Но для чего же собрались эти дуралеи?! – не Сенат осудить, который две недели назад присягал одному брату, а сегодня, тёмным утром 14 декабря – другому; не призвать обоих этих братьев твердо соблюдать правила престолонаследия – нет, вышли конституцию требовать, не желая того признать, что рассудительные британцы прекрасно и без неё обходятся, а от века безрассудные русские ею будут, как метёлкой, пыль с сапог смахивать!

Княгиня: Он разглядывал дочь с такой нежностью, что я даже возревновала. Но заметила в его волосах, столь густых, что многие дамы завидовали, гораздо больше седины, чем было ещё вчера.

– Что это, Серж? – спросила я. – Бедный мой, ты так за нас с малюткой тревожился?

– Да, – ответил он, почему-то не глядя мне в глаза, – безумно тревожился.

– Знаешь, когда Эжени в руках повитухи закричала, я стала так счастлива, что мне показалось, будто крик этот салютом издали приветствовался.

– Так и было, милая, хотя и не очень издали – с Сенатской.

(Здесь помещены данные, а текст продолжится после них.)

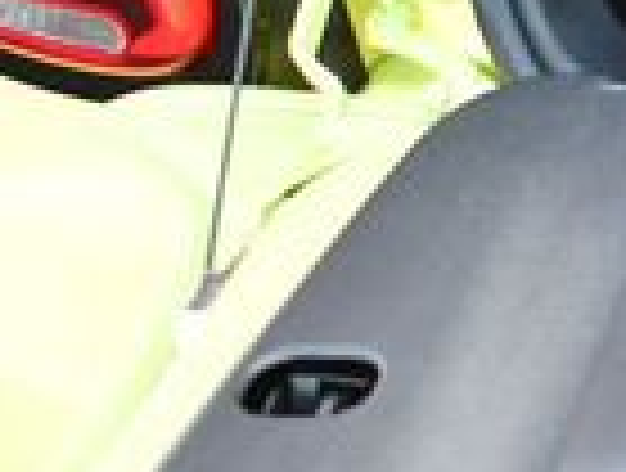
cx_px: 1432
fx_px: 2883
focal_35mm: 159
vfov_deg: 9.3
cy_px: -63
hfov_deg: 10.8
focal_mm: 18
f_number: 3.5
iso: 800
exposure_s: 1/250
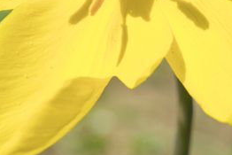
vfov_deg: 4.9
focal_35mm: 283
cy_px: 12
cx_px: 141
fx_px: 1825
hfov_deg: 7.3
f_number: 8
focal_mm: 58
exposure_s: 1/640
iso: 200
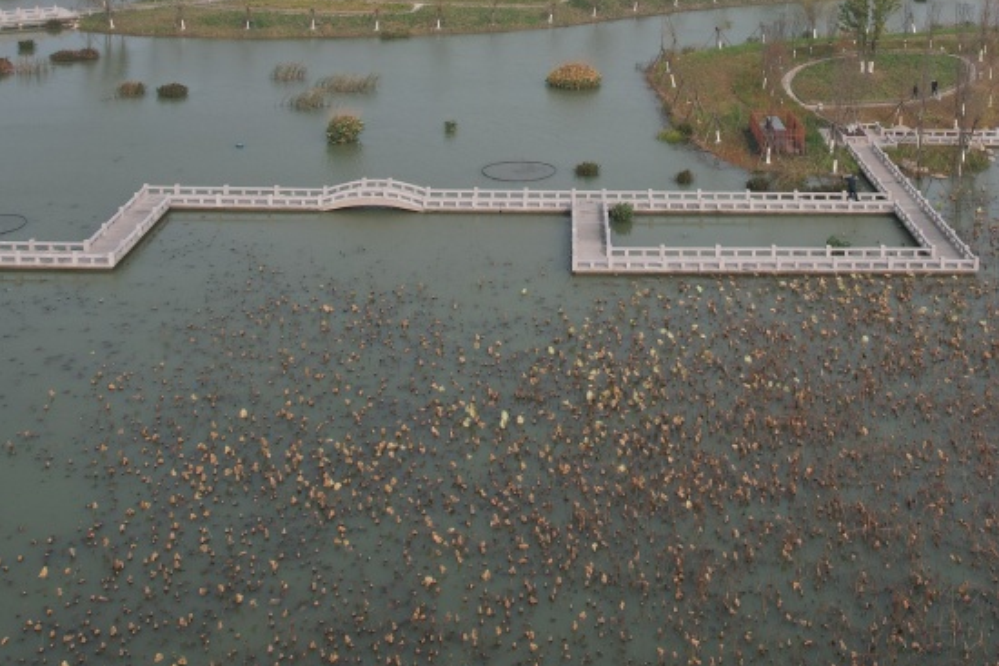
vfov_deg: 26.0
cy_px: -58
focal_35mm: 48
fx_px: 1332
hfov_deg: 40.6
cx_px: 668
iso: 100
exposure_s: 1/1600
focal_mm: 8.38
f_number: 2.8
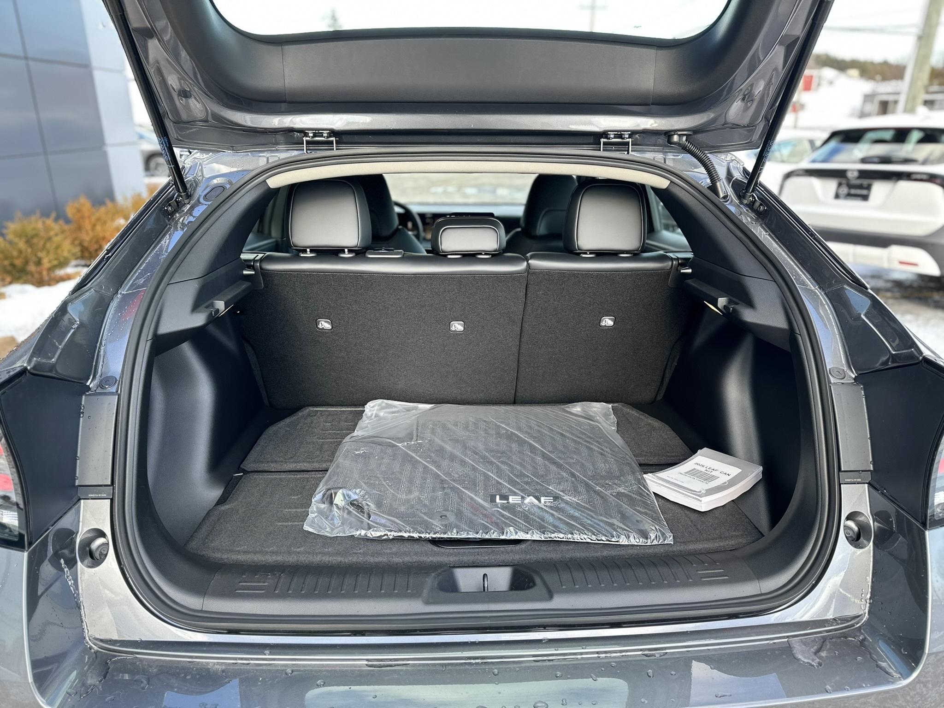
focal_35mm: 24
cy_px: 354
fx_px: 654
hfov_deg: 71.6
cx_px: 472
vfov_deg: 56.8
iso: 80
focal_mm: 6.86
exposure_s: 1/223
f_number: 1.78
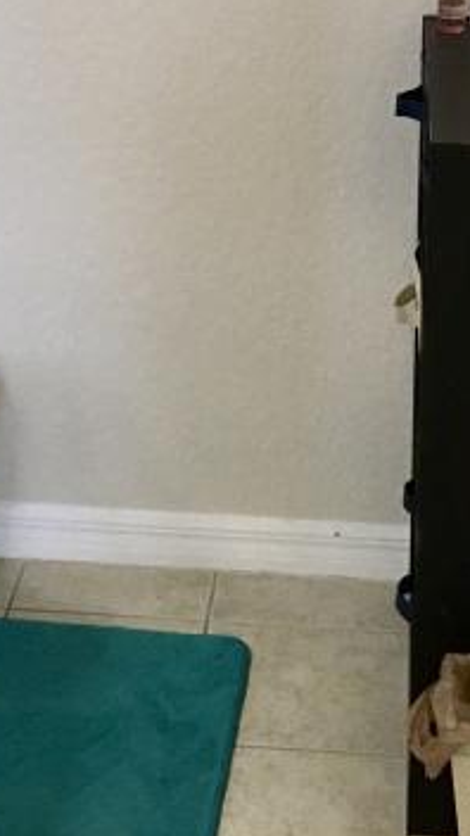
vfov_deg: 22.1
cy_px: -50
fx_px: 2038
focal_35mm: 92
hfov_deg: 13.2
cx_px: 233
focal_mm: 4.15
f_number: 2.2
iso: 160
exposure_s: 1/30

Но лучше тебе, да и мне тоже, об этом салюте забыть, пусть в нашей памяти из всех громких звуков дня останется лишь первый крик нашей дочери.

Князь: 15 декабря я передал министру двора прошение об отставке со всех занимаемых постов, объясняя это желанием всецело посвятить остаток дней своих воспитанию новорождённой. Николай, к счастью, удовлетворил мое прошение без вызова на аудиенцию – и мне не случилось высказать ему в глаза то, что он счёл бы непростительным вольнодумством…

Итак, не присягнув новому императору и, – по его распоряжению, – лишённый каких-либо прощальных вознаграждений, я оказался свободен от всех, кроме Господа и mes precieuses filles, Tatyana et Eugenie.

А в начале марта следующего года меня попросил приехать Бенкендорф, генерал-лейтенант от кавалерии, командовавший кровавым подавлением недавнего мятежа и принявший активное участие в преследовании его участников.

Письмо, меня приглашавшее, было почтительно, как и положено при обращении к старшему по званию; он вышел навстречу мне в приёмную, провёл в кабинет, установил себе стул поближе к моему креслу, желая подчеркнуть интимность беседы – и я понял, что внутренне он стеснён донельзя.

– Речь, Ваше сиятельство, пойдёт о Евгении О...

– Но он, как мне представляется, в краях далёких.

– Увы, слишком близких. В Петропавловской крепости.